"Map of the River Tyne, reduced from the actual survey of the Engineer of the river, J.F. Ure ..." 2nd. ed. (Newcastle-on-Tyne : Andrew Reid, 1871.)
Physical description: 1 map : mounted on linen ; 115 x 20 cm. folded to 13 x 20 cm.
Scale: 40 chains to 1.5 in. [3 in. to 1 mile. 1:21,120]
Covers the navigable portion of the river, from Stella Coal Staith to the piers at Tynemouth. Useful for industrial history: names many riverside factories and installations on both sides of the river (including the names of the companies), showing the great diversity of industries represented. These include: bottles, bricks, chemicals (including alkali, colour, manure, etc.), coal, coke, docks, engines, foundries, iron, lead, leather, paper, ropes, shipbuilding, soap, timber, and others.

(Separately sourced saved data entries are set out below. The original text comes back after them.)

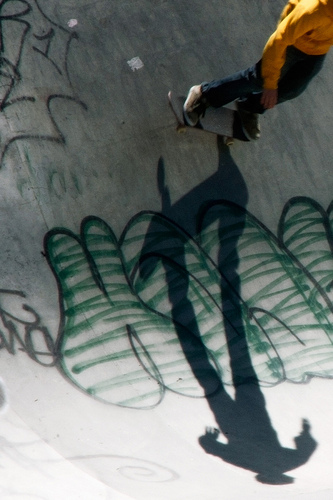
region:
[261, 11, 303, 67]
arm of a person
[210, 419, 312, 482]
shadow of a person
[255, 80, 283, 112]
hand of a person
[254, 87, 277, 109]
finger of a person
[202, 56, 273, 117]
leg of a person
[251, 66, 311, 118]
leg of a person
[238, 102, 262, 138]
feet of a person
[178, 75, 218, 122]
feet of a person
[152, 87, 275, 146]
person on a skateboard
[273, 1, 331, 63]
person wearing yellow shirt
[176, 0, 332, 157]
this is a person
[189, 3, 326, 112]
the boy is skating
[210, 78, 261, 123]
these are the legs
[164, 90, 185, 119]
this is a skate board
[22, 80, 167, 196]
this is the floor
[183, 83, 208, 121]
this is a shoe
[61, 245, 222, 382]
the floor is caligraphed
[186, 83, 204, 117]
the shoe is brown in color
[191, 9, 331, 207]
This is a person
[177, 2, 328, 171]
This is a person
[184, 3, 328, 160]
This is a person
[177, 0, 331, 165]
This is a person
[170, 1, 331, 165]
This is a person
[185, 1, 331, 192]
This is a person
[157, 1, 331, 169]
This is a person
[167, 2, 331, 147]
This is a person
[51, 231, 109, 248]
green painted line on ground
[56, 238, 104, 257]
green painted line on ground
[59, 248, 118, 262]
green painted line on ground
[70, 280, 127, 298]
green painted line on ground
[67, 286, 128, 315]
green painted line on ground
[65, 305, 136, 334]
green painted line on ground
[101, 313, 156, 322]
green painted line on ground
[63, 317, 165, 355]
green painted line on ground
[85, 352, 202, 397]
green painted line on ground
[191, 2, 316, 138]
A person is standing up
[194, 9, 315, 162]
A person is playing.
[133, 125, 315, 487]
a shadow on the ramp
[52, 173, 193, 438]
graffit ont he ramp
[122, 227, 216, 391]
graffit ont he ramp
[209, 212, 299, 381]
graffit ont he ramp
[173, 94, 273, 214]
feet on the skateboard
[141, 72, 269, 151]
a skateboard on the ramp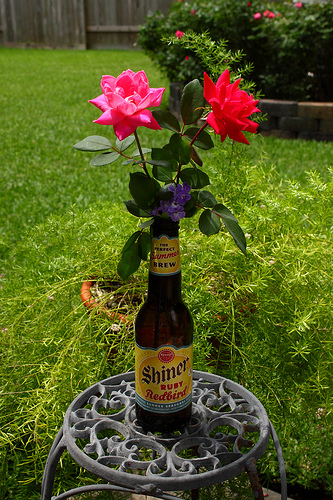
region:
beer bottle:
[128, 227, 200, 411]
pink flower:
[102, 68, 150, 120]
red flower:
[196, 55, 261, 156]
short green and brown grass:
[2, 48, 48, 89]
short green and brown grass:
[10, 101, 47, 143]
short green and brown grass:
[17, 178, 48, 219]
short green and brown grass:
[10, 198, 44, 261]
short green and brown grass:
[31, 197, 74, 230]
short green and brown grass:
[250, 165, 291, 215]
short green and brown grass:
[265, 201, 317, 270]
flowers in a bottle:
[73, 44, 231, 318]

The physical geography of the river is shown as it was when the Tyne Improvement Commission's programme of dredging had only just started, and Bill Point (Walker) is still in existence. Dredging couldn't go upriver beyond Newcastle until the Swing Bridge was in operation (1876), so there are still islands in the river, e.g. King's Meadows (Elswick), and the island at Blaydon where the Blaydon Races may have been run in the 1860's. It also gives some idea of the extent of the built-up area on both banks at this date. For instance, Walker Road and the Riverside railway line have not yet been built, nor has the Scotswood, Newburn & Wylam line (the two lines are indicated as "proposed" or "intended").